## VOTRE TÂCHE
Poursuivez l'intervention parlementaire sur la politique de l'immigration, reproduite plus bas, en reprenant juste après sa dernière phrase.

## EXTRAIT
Monsieur le président, monsieur le ministre, chers collègues, vous me permettrez de commencer cette intervention en énonçant un proverbe chinois : « Dis-moi comment tu traites tes étrangers, je te dirai qui tu es »…
La politique de l’immigration doit reposer, nous semble-t-il, sur deux principes.
Le premier est que tout étranger en situation régulière doit être accueilli dans des conditions permettant un parcours d’intégration jusqu’à l’accès à la nationalité : c’est le programme 104.
Le second principe est que tout étranger en situation irrégulière doit être reconduit à la frontière : c’est le programme 303.
Il faut y ajouter la politique de codéveloppement, qui est essentielle et qui relève, elle, du programme 301.
Or on peut se demander si nous n’assistons pas, en ce moment, à un changement de paradigme.
Pour 2012, l’objectif principal du Gouvernement en matière d’immigration est, s’agissant des non-francophones ayant signé un contrat d’intégration, l’obtention du diplôme initial de langue française, le DILF, pour lequel le taux de réussite, qui était, rappelons-le, de 60 % en 2010, doit être de 68 % en 2012 ; cela ne concerne que 23, 7 % des entrants.

## DONNÉES FOURNIES

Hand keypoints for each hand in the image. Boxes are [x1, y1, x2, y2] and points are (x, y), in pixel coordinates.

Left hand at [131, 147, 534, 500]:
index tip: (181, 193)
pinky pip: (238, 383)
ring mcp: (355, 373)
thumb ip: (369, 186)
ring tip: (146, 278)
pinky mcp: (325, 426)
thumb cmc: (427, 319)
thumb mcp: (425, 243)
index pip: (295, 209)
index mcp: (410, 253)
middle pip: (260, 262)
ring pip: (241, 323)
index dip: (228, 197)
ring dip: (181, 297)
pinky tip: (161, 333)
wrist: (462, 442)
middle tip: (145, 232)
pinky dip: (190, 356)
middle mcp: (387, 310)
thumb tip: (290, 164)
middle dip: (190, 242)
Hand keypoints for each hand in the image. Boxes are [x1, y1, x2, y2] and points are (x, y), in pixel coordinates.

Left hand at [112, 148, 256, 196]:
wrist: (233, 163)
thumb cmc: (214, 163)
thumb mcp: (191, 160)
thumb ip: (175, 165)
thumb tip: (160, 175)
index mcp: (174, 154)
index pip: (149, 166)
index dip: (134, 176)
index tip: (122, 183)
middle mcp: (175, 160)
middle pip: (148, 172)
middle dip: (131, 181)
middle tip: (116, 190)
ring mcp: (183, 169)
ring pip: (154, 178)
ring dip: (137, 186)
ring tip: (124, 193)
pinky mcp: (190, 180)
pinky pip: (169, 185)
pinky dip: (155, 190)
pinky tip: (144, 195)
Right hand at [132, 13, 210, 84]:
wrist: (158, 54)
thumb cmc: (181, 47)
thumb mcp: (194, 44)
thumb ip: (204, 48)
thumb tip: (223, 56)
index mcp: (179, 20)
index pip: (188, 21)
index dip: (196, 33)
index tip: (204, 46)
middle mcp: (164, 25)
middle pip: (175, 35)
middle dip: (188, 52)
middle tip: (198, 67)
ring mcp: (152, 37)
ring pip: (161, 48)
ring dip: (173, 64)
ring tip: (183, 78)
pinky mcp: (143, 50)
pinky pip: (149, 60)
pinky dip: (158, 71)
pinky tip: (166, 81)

## RÉPONSE
Par ailleurs, pour la naturalisation, du niveau A1 de maîtrise de la langue on est passé au niveau B1. Nous nous interrogeons sur les effets de cette mesure, tout particulièrement pour des femmes qui seraient arrivées sans instruction.
La loi du 16 juin 2011 relative à l’immigration, à l’intégration et à la nationalité est en cours d’application. Le niveau linguistique est désormais traité à l’extérieur des préfectures, ce qui peut présenter des avantages. Mais nous voulons attirer l’attention sur l’éventuelle « marchandisation » qui permettrait à des officines de prospérer et qui ferait l’affaire des plus fortunés.
J’en viens à l’OFII, dont les emplois passent de 820 à 835 équivalents temps plein – ETP. Il convient toutefois de noter que le service des naturalisations, avec le transfert en préfecture, est passé de 156 ETP en 2009 à 136 cette année ; il est prévu de réduire encore l’effectif en 2012 avec 126 ETP. Nous nous interrogeons sur ce désengagement de l’État. Ce nouveau traitement des naturalisations ne sera-t-il pas source d’injustices et d’un double filtrage ?
Signalons enfin que l’État réduit sensiblement sa dotation à l’OFII et que, outre les fonds européens, ce sont les étrangers qui payent, avec une forte augmentation de divers tarifs.
Monsieur le ministre, l’immigration légale a déjà augmenté de 4 % cette année. Or vous avez déclaré dans la presse : « Mais, moi aussi, je dis que c’est trop. D’ailleurs, j’ai fixé l’objectif de diminuer en un an de 10 %. » Parliez-vous de l’immigration légale ? J’aimerais que vous précisiez votre pensée, afin que nous sachions si votre objectif est bien de passer à 180 000 étrangers en situation régulière l’année prochaine. Dans l’affirmative, comment comptez-vous y parvenir ?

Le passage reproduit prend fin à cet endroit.